» Data to examine:

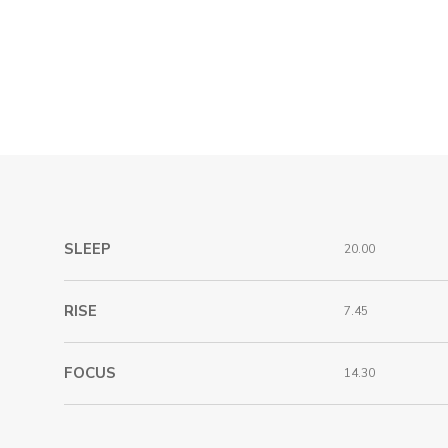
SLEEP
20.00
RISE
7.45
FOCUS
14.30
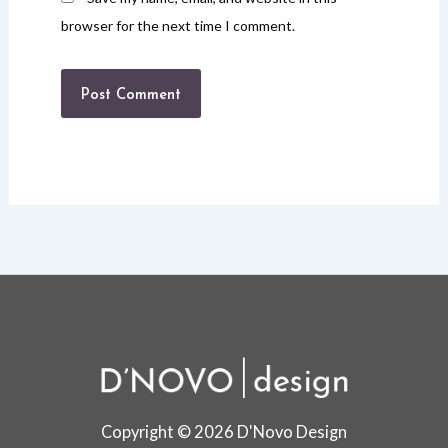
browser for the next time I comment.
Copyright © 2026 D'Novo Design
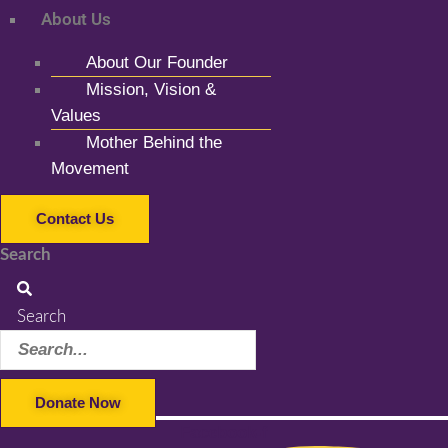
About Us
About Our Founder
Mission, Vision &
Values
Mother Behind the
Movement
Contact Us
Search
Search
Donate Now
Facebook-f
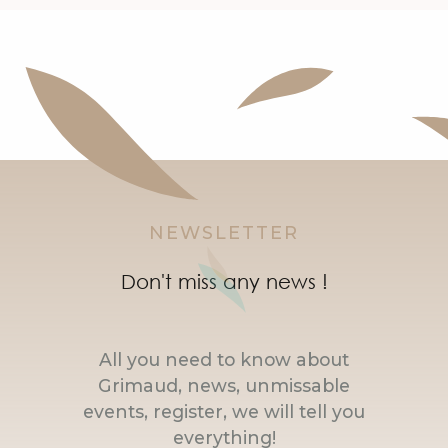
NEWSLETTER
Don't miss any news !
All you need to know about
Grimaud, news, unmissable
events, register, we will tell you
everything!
---
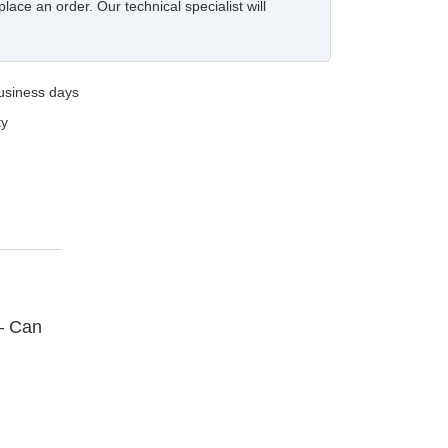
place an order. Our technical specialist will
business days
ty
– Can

» Your objective: Only the lines with "will" are needed; find them in the records and copy each one.

» The answer:
events, register, we will tell you
place an order. Our technical specialist will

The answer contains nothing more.